Saved entries
▶

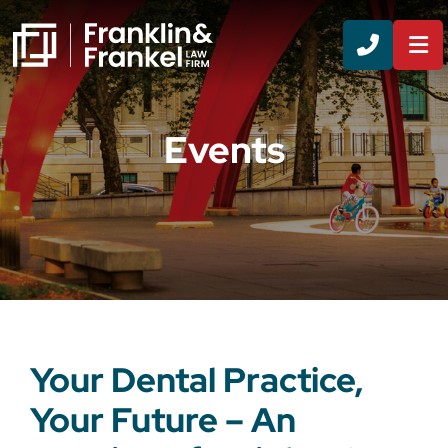
CALL 8
Events
Your Dental Practice,
Your Future – An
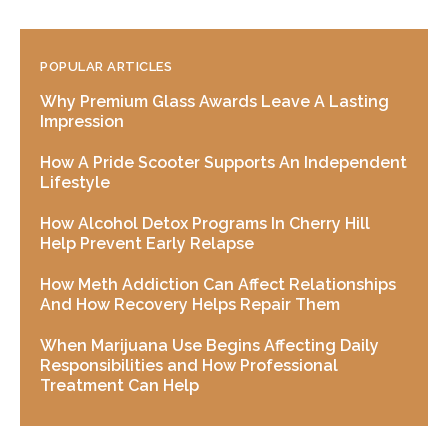
POPULAR ARTICLES
Why Premium Glass Awards Leave A Lasting
Impression
How A Pride Scooter Supports An Independent
Lifestyle
How Alcohol Detox Programs In Cherry Hill
Help Prevent Early Relapse
How Meth Addiction Can Affect Relationships
And How Recovery Helps Repair Them
When Marijuana Use Begins Affecting Daily
Responsibilities and How Professional
Treatment Can Help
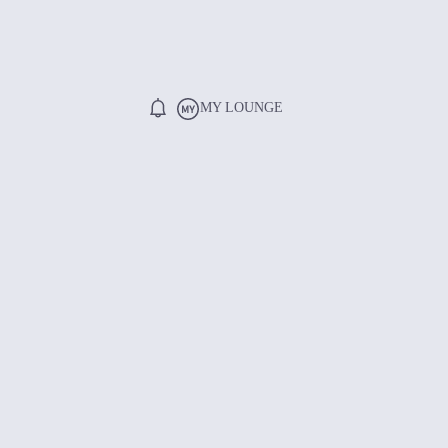
MY LOUNGE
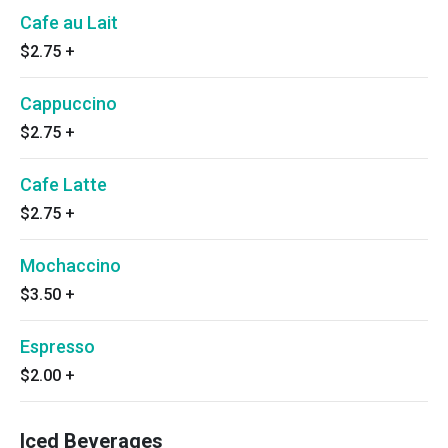
Cafe au Lait
$2.75
+
Cappuccino
$2.75
+
Cafe Latte
$2.75
+
Mochaccino
$3.50
+
Espresso
$2.00
+
Iced Beverages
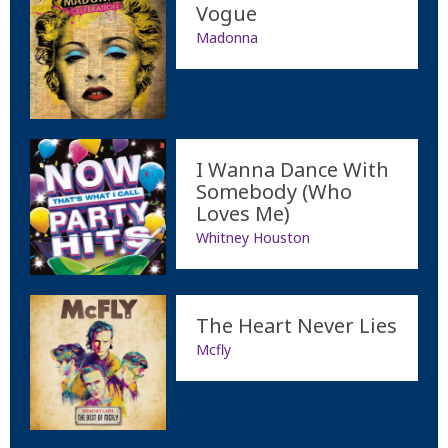
Vogue
Madonna
I Wanna Dance With
Somebody (Who
Loves Me)
Whitney Houston
The Heart Never Lies
Mcfly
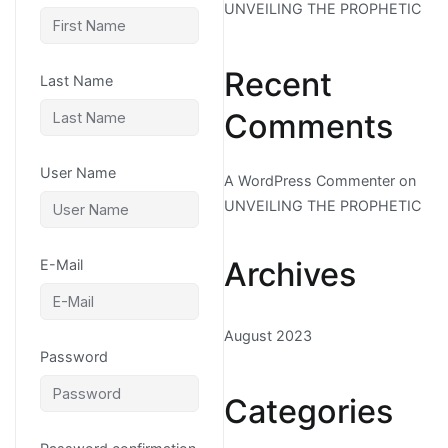
UNVEILING THE PROPHETIC
Recent
Last Name
Comments
User Name
A WordPress Commenter
on
UNVEILING THE PROPHETIC
Archives
E-Mail
August 2023
Password
Categories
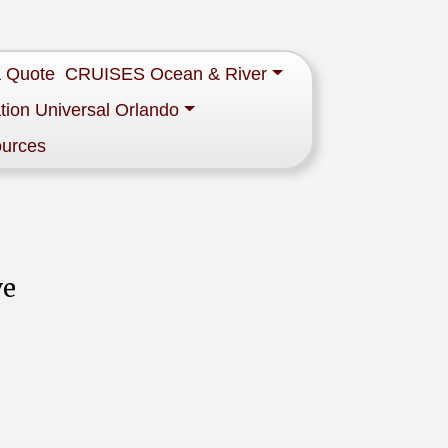
a Quote
CRUISES Ocean & River
tion Universal Orlando
ources
ve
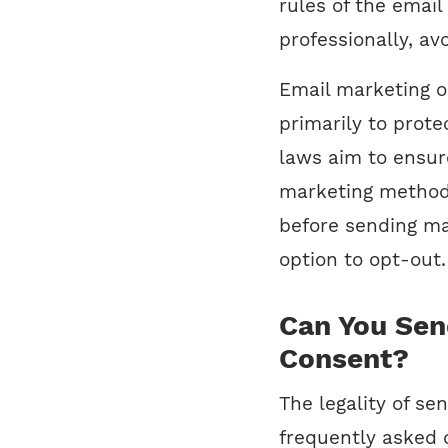
rules of the emai
professionally, avo
Email marketing o
primarily to prot
laws aim to ensure
marketing methods
before sending ma
option to opt-out.
Can You Sen
Consent?
The legality of se
frequently asked q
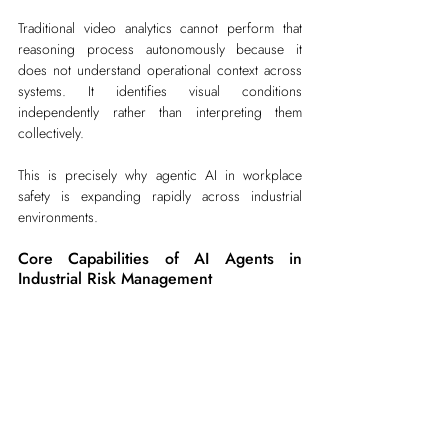
Traditional video analytics cannot perform that 
reasoning process autonomously because it 
does not understand operational context across 
systems. It identifies visual conditions 
independently rather than interpreting them 
collectively.
This is precisely why agentic AI in workplace 
safety is expanding rapidly across industrial 
environments.
Core Capabilities of AI Agents in 
Industrial Risk Management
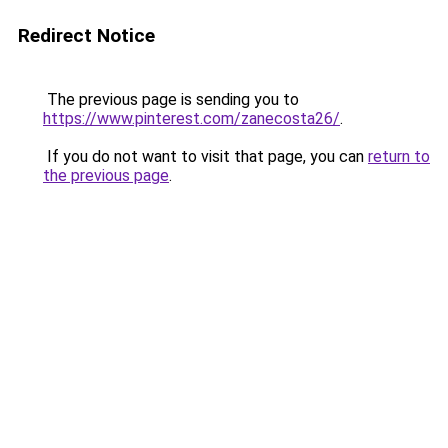
Redirect Notice
The previous page is sending you to
https://www.pinterest.com/zanecosta26/
.
If you do not want to visit that page, you can
return to
the previous page
.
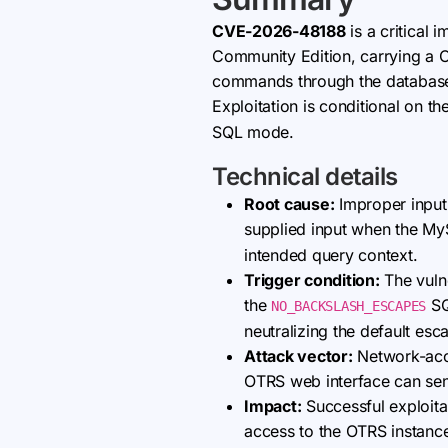
CVE-2026-48188
is a critical 
Community Edition, carrying a CV
commands through the database l
Exploitation is conditional on 
SQL mode.
Technical details
Root cause:
Improper input 
supplied input when the 
intended query context.
Trigger condition:
The vulne
the
SQ
NO_BACKSLASH_ESCAPES
neutralizing the default es
Attack vector:
Network-acce
OTRS web interface can send 
Impact:
Successful exploitat
access to the OTRS instance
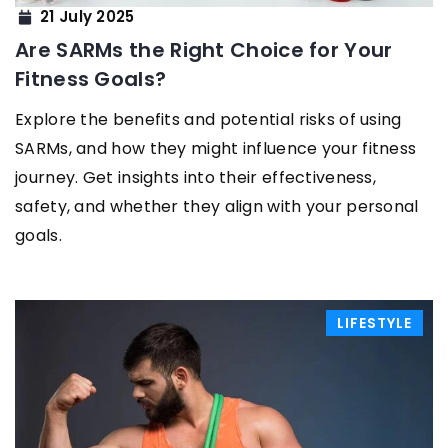
21 July 2025
Are SARMs the Right Choice for Your
Fitness Goals?
Explore the benefits and potential risks of using
SARMs, and how they might influence your fitness
journey. Get insights into their effectiveness,
safety, and whether they align with your personal
goals.
LIFESTYLE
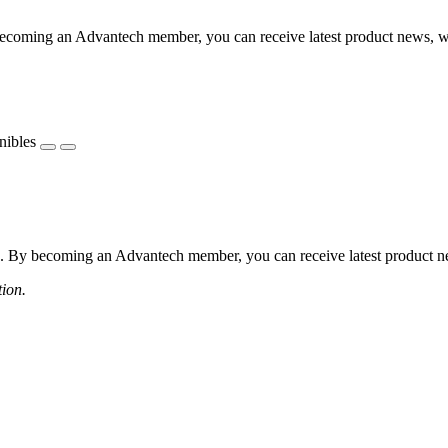
coming an Advantech member, you can receive latest product news, webi
nibles
 By becoming an Advantech member, you can receive latest product news
tion.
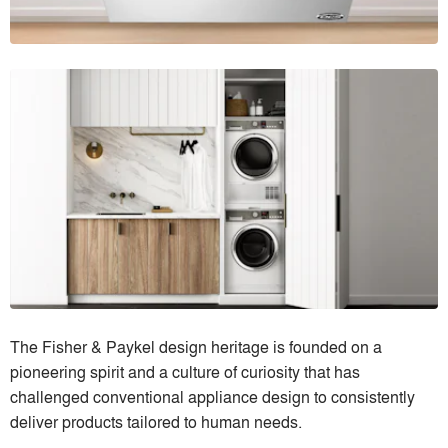
The Fisher & Paykel design heritage is founded on a
pioneering spirit and a culture of curiosity that has
challenged conventional appliance design to consistently
deliver products tailored to human needs.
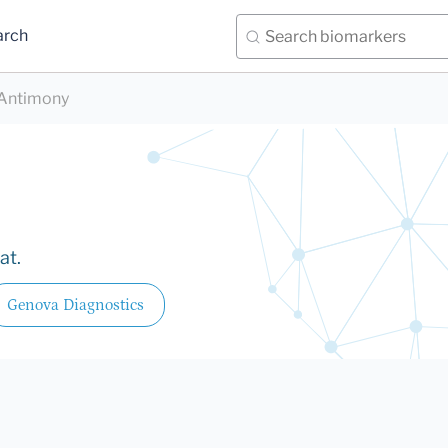
arch
Antimony
at.
Genova Diagnostics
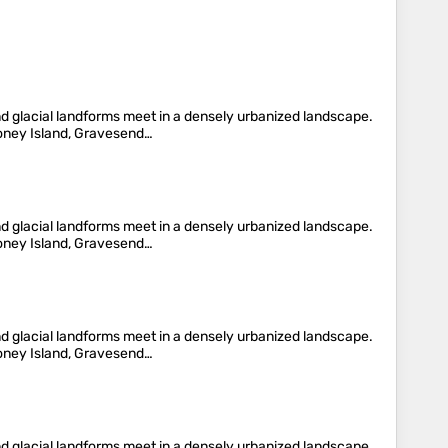
nd glacial landforms meet in a densely urbanized landscape.
oney Island, Gravesend…
nd glacial landforms meet in a densely urbanized landscape.
oney Island, Gravesend…
nd glacial landforms meet in a densely urbanized landscape.
oney Island, Gravesend…
nd glacial landforms meet in a densely urbanized landscape.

◀

What you will do: Copy out every line of text in the material above, word for word and in the same order. Leave out the pictures.

Completed exercise:
CALL 8
Events
Your Dental Practice,
Your Future – An
POPULAR ARTICLES
Why Premium Glass Awards Leave A Lasting
Impression
How A Pride Scooter Supports An Independent
Lifestyle
How Alcohol Detox Programs In Cherry Hill
Help Prevent Early Relapse
How Meth Addiction Can Affect Relationships
And How Recovery Helps Repair Them
When Marijuana Use Begins Affecting Daily
Responsibilities and How Professional
Treatment Can Help
MY LOUNGE
Cafe au Lait
$2.75
+
Cappuccino
$2.75
+
Cafe Latte
$2.75
+
Mochaccino
$3.50
+
Espresso
$2.00
+
Iced Beverages
Vogue
Madonna
I Wanna Dance With
Somebody (Who
Loves Me)
Whitney Houston
The Heart Never Lies
Mcfly
UNVEILING THE PROPHETIC
Recent
Last Name
Comments
User Name
A WordPress Commenter
on
UNVEILING THE PROPHETIC
Archives
E-Mail
August 2023
Password
Categories
a Quote
CRUISES Ocean & River
tion Universal Orlando
ources
ve
rules of the emai
professionally, avo
Email marketing o
primarily to prot
laws aim to ensure
marketing methods
before sending ma
option to opt-out.
Can You Sen
Consent?
The legality of se
frequently asked q
Traditional video analytics cannot perform that 
reasoning process autonomously because it 
does not understand operational context across 
systems. It identifies visual conditions 
independently rather than interpreting them 
collectively.
This is precisely why agentic AI in workplace 
safety is expanding rapidly across industrial 
environments.
Core Capabilities of AI Agents in 
Industrial Risk Management
Redirect Notice
The previous page is sending you to
https://www.pinterest.com/zanecosta26/
.
If you do not want to visit that page, you can
return to
the previous page
.
CVE-2026-48188
is a critical 
Community Edition, carrying a CV
commands through the database l
Exploitation is conditional on 
SQL mode.
Technical details
Root cause:
Improper input 
supplied input when the 
intended query context.
Trigger condition:
The vulne
the
SQ
NO_BACKSLASH_ESCAPES
neutralizing the default es
Attack vector:
Network-acce
OTRS web interface can send 
Impact:
Successful exploitat
access to the OTRS instance
21 July 2025
Are SARMs the Right Choice for Your
Fitness Goals?
Explore the benefits and potential risks of using
SARMs, and how they might influence your fitness
journey. Get insights into their effectiveness,
safety, and whether they align with your personal
goals.
LIFESTYLE
coming an Advantech member, you can receive latest product news, webi
nibles
 By becoming an Advantech member, you can receive latest product news
tion.
The Fisher & Paykel design heritage is founded on a
pioneering spirit and a culture of curiosity that has
challenged conventional appliance design to consistently
deliver products tailored to human needs.
arch
Antimony
at.
Genova Diagnostics
nd glacial landforms meet in a densely urbanized landscape.
oney Island, Gravesend…
nd glacial landforms meet in a densely urbanized landscape.
oney Island, Gravesend…
nd glacial landforms meet in a densely urbanized landscape.
oney Island, Gravesend…
nd glacial landforms meet in a densely urbanized landscape.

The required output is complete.